TASK DETAILS:
Because the pictures are not wanted, reproduce the rest of the records below exactly as they stand.
*** Opening of AVAILABLE RECORDS ***
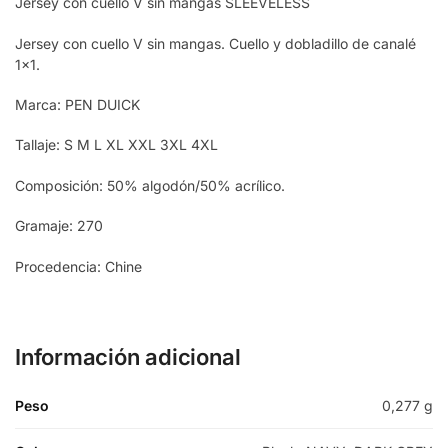
Jersey con cuello V sin mangas SLEEVELESS
Jersey con cuello V sin mangas. Cuello y dobladillo de canalé
1×1.
Marca: PEN DUICK
Tallaje: S M L XL XXL 3XL 4XL
Composición: 50% algodón/50% acrílico.
Gramaje: 270
Procedencia: Chine
Información adicional
Peso
0,277 g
*** Close of AVAILABLE RECORDS ***
SOLUTION:
Jersey con cuello V sin mangas SLEEVELESS
Jersey con cuello V sin mangas. Cuello y dobladillo de canalé
1×1.
Marca: PEN DUICK
Tallaje: S M L XL XXL 3XL 4XL
Composición: 50% algodón/50% acrílico.
Gramaje: 270
Procedencia: Chine
Información adicional
Peso
0,277 g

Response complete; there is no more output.